[Aufgaben]:
1 – Warum ist gutes Werkzeug laut dem Text zur Fahrradpflege auf Dauer billiger?
2 – Wie lautet der Satz „Nur optisches Abwischen bringt auf Dauer für die Mechanik überhaupt nichts.“ aus dem Text zur Fahrradpflege auf Englisch?

[Dokumenttext]:

::::::::

Wertvolle Tips und praktische Beispiele zur optimalen Rad-Pflege.
Vorgetragen von Siggi Kauder und Horst Wiesenberg
Verschleiß fängt klein an !
Deshalb brauchen alle, auch die besten und gerade diese "Velos" auf die Dauer Wartung und Pflege.
Nur optisches Abwischen bringt auf Dauer für die Mechanik überhaupt nichts.
Für die gründliche Wartung und Pflege braucht der "Mechanikus" aber auch Werkzeug, und zwar ordentliches Werkzeug, wenn's Werkeln auch Spaß machen soll!
Schrauben und Muttern sehen nicht mehr gut aus, wenn sie mit Hammer und Kneifzange traktiert wurden. Gutes Werkzeug ist auf Dauer billiger, denn es hält ja auch "ewig" !
Allerdings lohnt sich kaum der Kauf eines Nobel- Werkzeug- Koffers von Campagnolo oder VAR für ein einziges edles Velo.

::::::::

[Bereitgestelltes Material]:
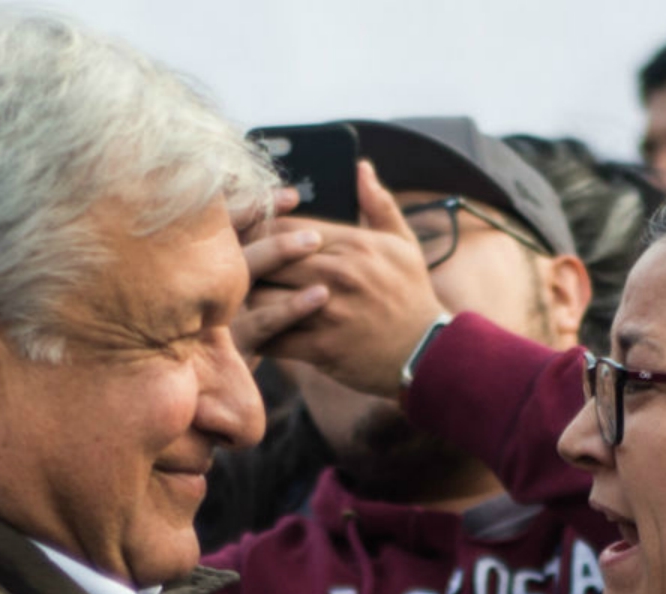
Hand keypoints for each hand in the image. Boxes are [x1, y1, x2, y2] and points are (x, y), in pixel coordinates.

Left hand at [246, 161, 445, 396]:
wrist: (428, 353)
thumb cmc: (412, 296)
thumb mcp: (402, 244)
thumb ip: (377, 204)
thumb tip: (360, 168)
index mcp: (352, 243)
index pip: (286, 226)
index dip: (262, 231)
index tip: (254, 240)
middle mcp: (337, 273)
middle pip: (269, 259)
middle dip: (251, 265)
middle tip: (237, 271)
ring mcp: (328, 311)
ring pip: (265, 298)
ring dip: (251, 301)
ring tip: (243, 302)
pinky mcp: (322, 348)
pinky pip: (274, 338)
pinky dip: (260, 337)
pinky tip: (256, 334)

::::::::

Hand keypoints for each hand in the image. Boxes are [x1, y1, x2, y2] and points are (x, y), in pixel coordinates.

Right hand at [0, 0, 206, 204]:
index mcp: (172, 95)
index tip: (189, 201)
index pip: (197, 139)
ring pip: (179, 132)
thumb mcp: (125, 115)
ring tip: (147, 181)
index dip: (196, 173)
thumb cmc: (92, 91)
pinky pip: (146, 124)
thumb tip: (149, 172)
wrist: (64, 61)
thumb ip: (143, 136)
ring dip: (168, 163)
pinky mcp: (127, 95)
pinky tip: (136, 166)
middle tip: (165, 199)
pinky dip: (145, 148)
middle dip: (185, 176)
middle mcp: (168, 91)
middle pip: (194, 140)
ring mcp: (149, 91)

::::::::

[Antworten]:
1 – Weil es „ewig“ hält.

2 – Merely wiping for looks does nothing at all for the mechanics in the long run.